Jewish Fella A Cappella added a touch of comic relief by highlighting the fact that they had an Asian member of their group, Felix Liu Ku. Sporting a yarmulke, Felix brought laughs to all in the crowd.

VoiceMale and Ba’Note cleverly incorporated dance moves and theatricality into their performances, adding another element to the show beyond just singing. VoiceMale, a four-man group, invoked images of a traditional barbershop quartet with their blocking and dancing. Ba’Note incorporated an element of interpretative dancing to their performance, acting out many of the words in Ingrid Michaelson’s “The Way I Am.” Two of their members also mock-proposed to members of the audience at the conclusion of their performance of Bruno Mars’ “Marry You,” bringing smiles and laughter to everyone.

It must be noted that Lexington High School’s Pitchpipes reawakened the audience with their enthusiastic performance of Katy Perry’s “Wide Awake” and a Mumford and Sons medley.

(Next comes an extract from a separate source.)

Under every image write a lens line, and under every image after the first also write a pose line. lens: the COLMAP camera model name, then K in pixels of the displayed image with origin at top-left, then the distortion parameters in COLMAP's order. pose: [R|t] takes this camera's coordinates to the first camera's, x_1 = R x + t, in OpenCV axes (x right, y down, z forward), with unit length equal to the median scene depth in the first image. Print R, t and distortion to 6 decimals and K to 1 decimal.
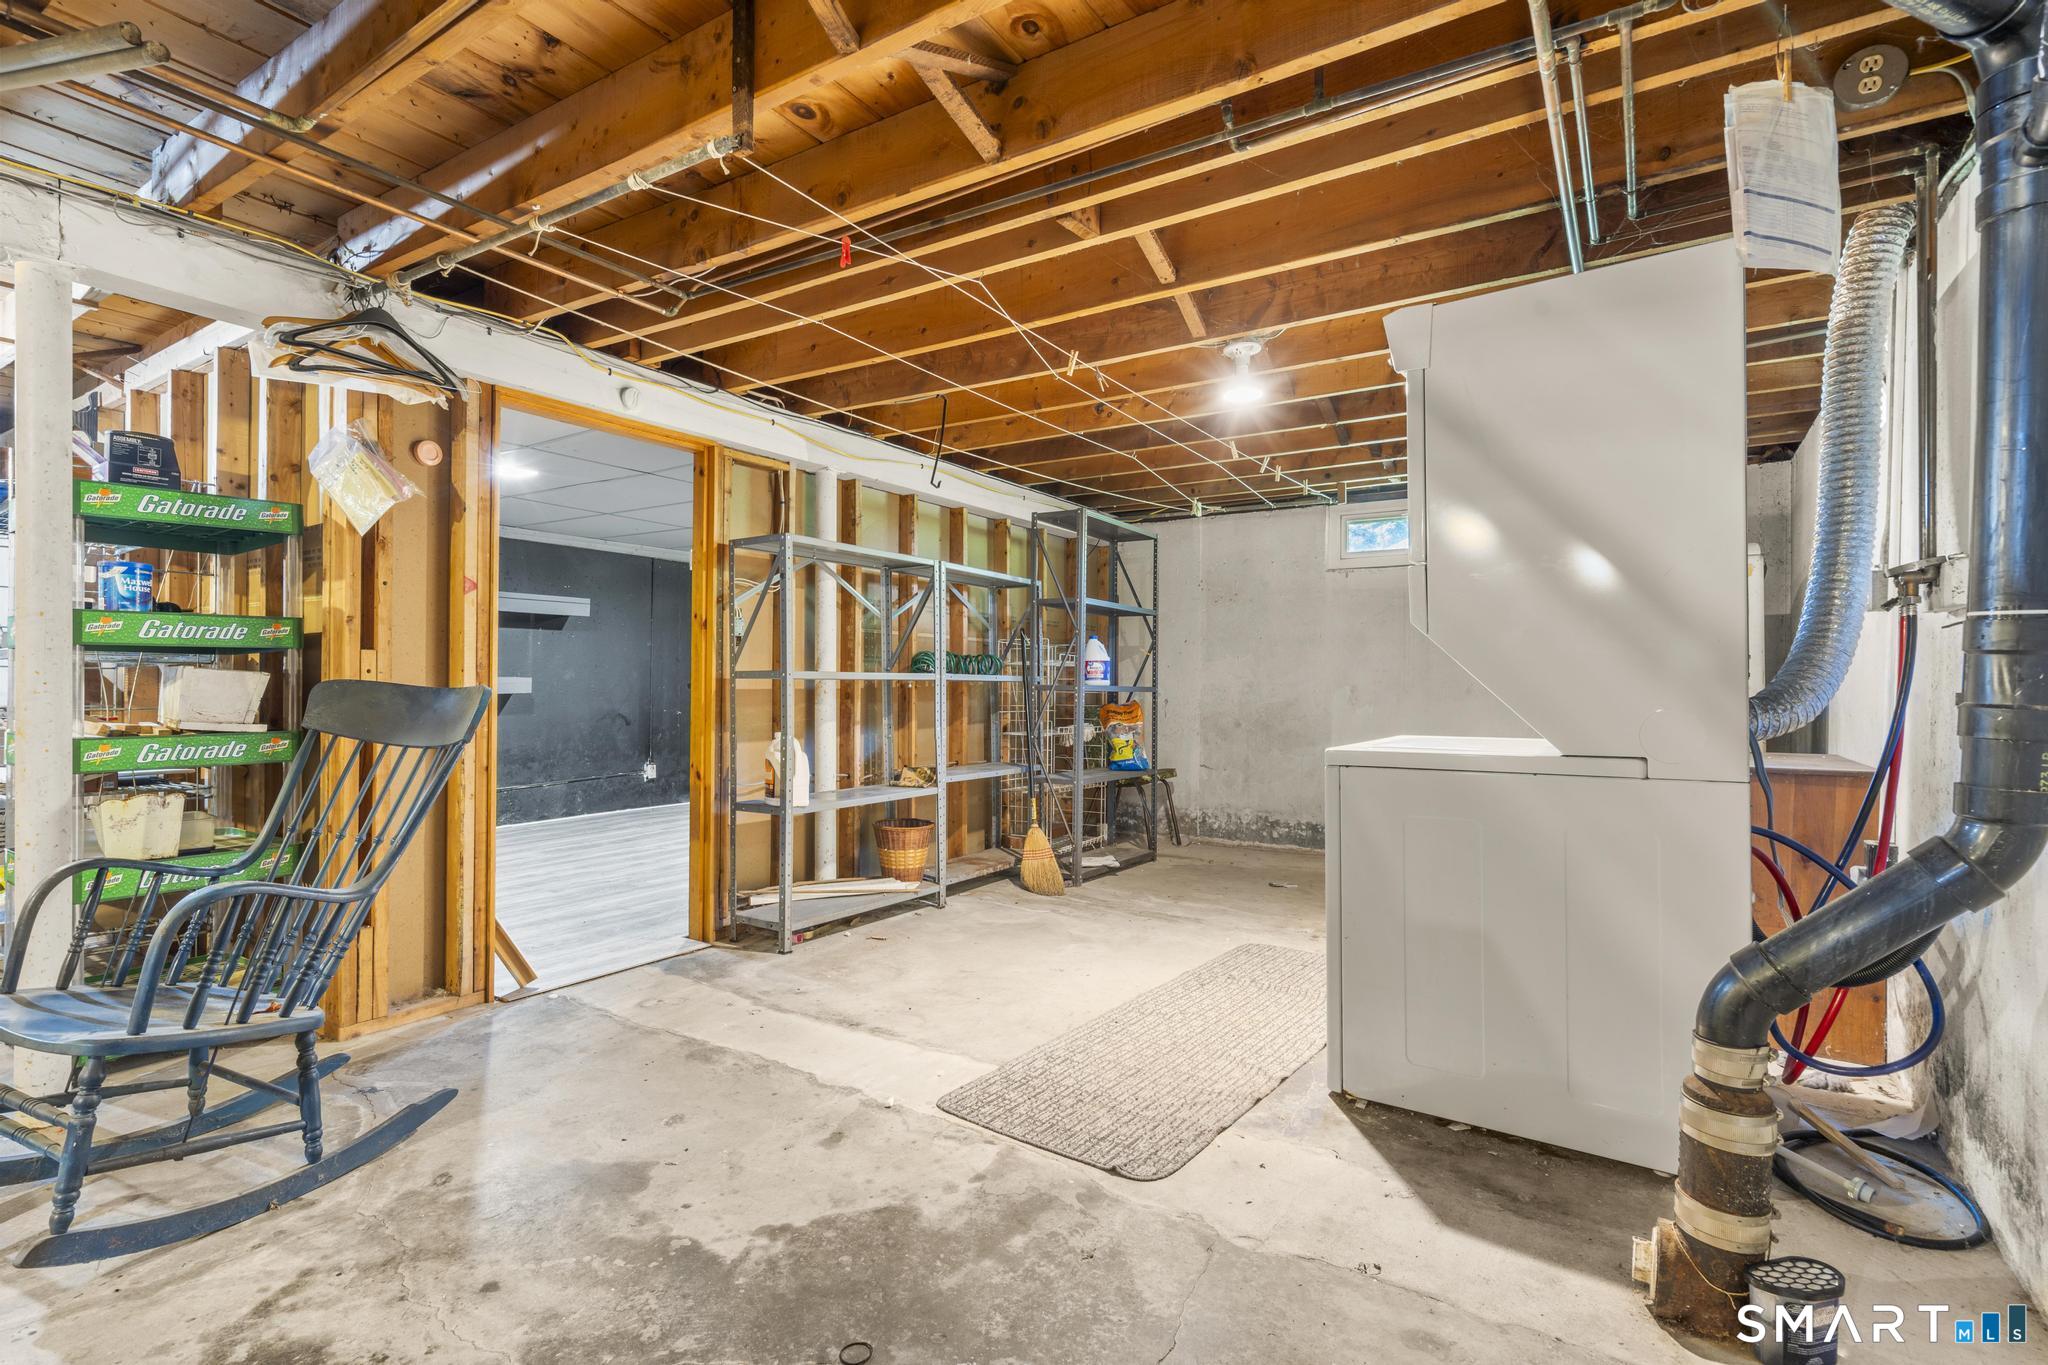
lens RADIAL K [[983.5, 0, 1019.3], [0, 983.5, 682.7], [0, 0, 1]] dist [0.000839, 0.001182]
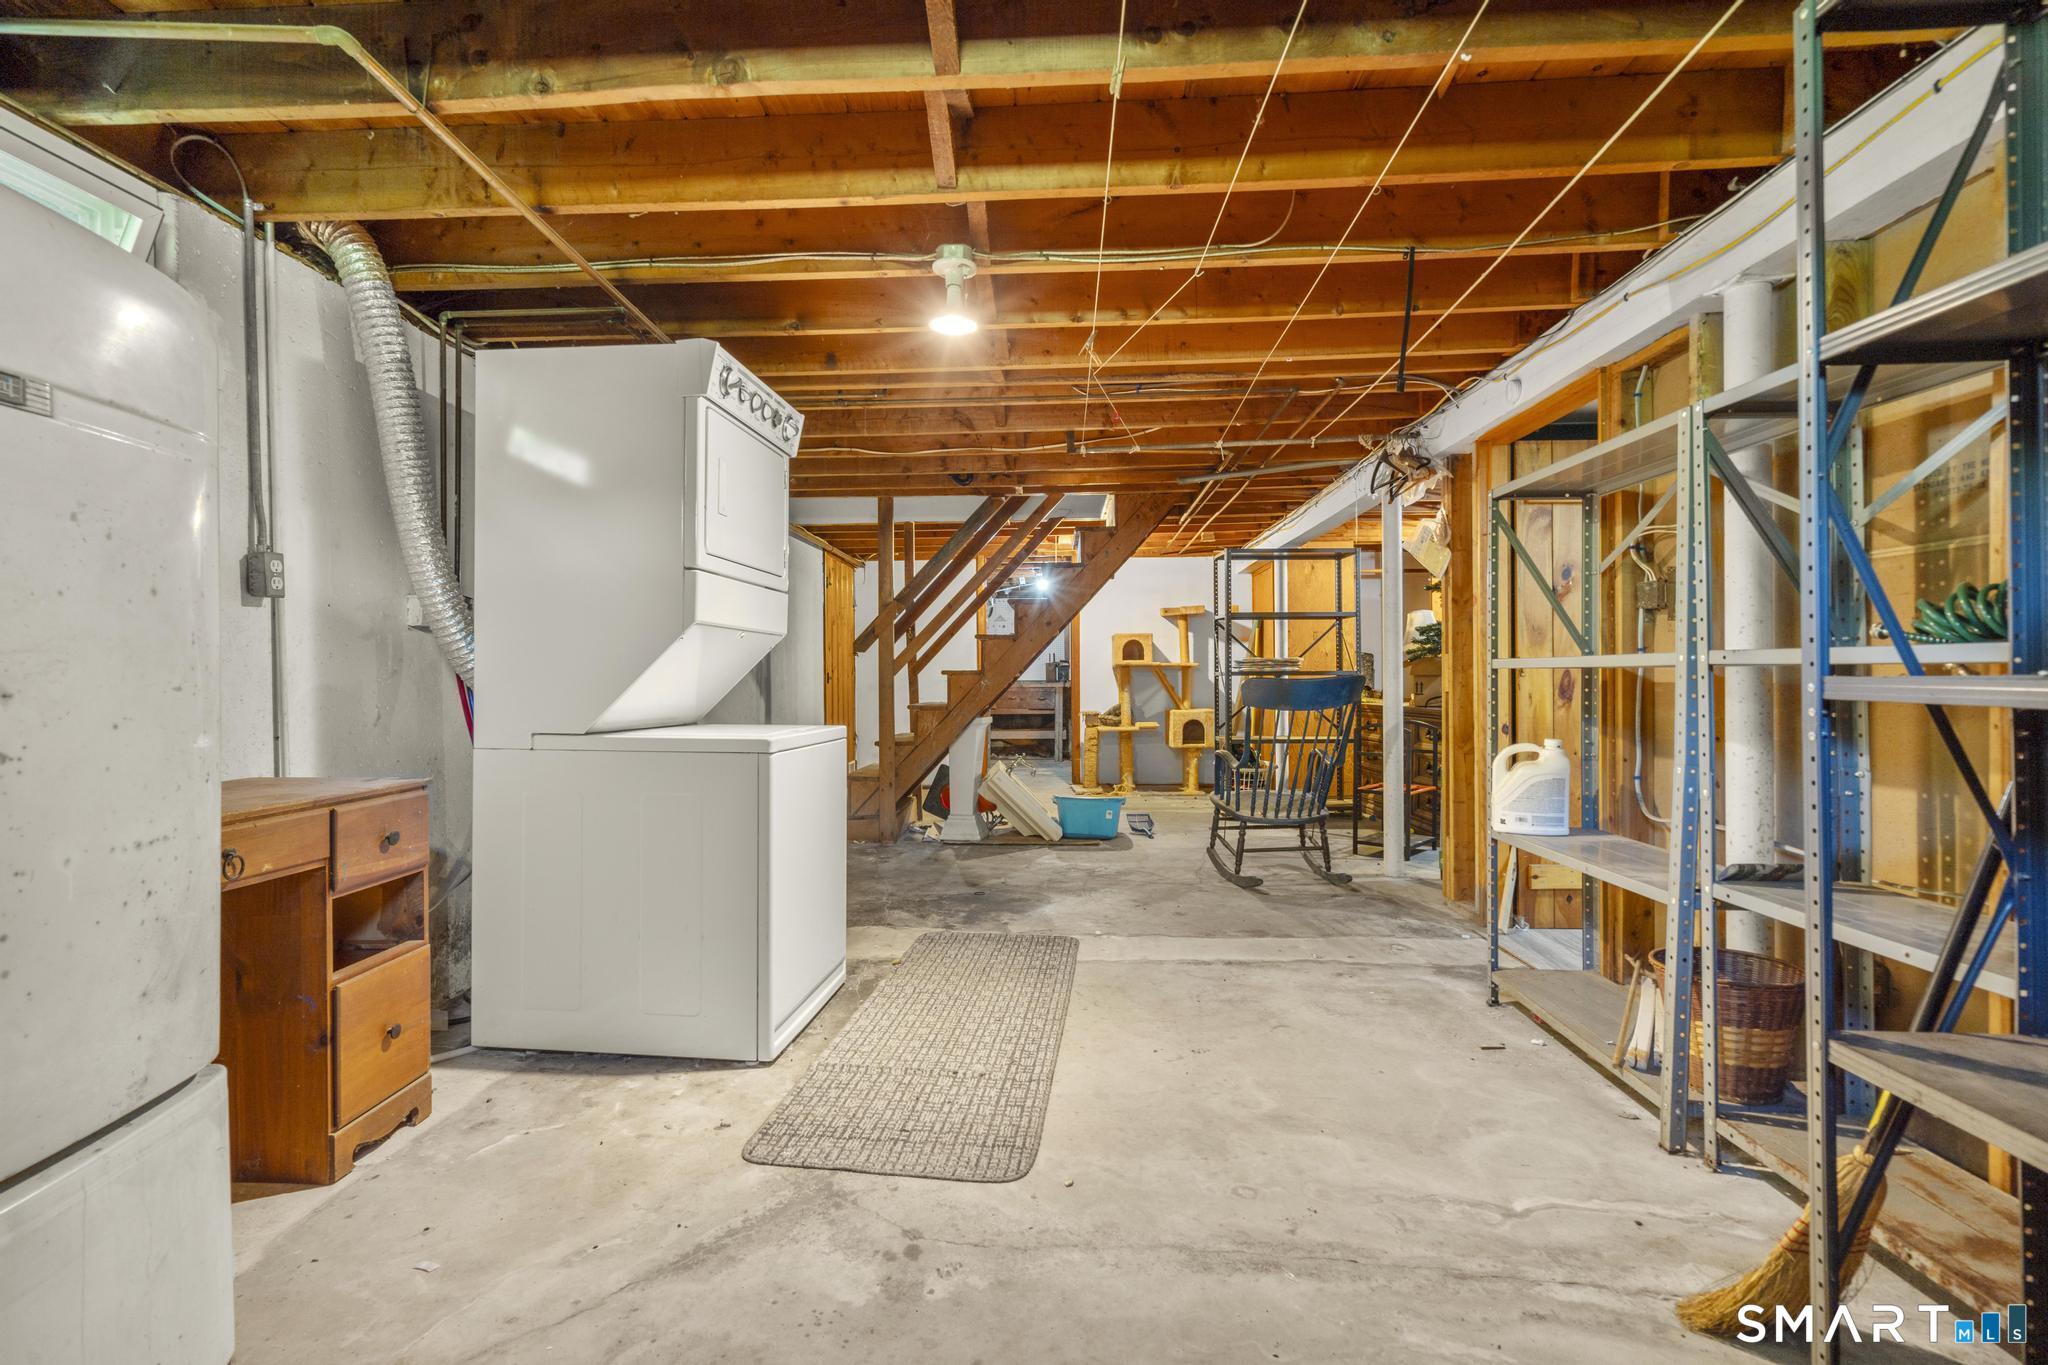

As the second to last performance approached, much of the audience was beginning to fade, yet this all-male group’s booming voices caught everyone’s attention. Their unique dance moves that included stomping and kicking added a creative touch to their performance.

To close the event, Starving Artists performed again with Demi Lovato’s “Lightweight” and 90s hit “Waterfalls” by TLC. After the lengthy show, the group’s encore performance struck many as unnecessary. The audience quickly filtered out after these performances, with few closing notes from the MCs and seemingly little regard to the organization for which the concert was dedicated.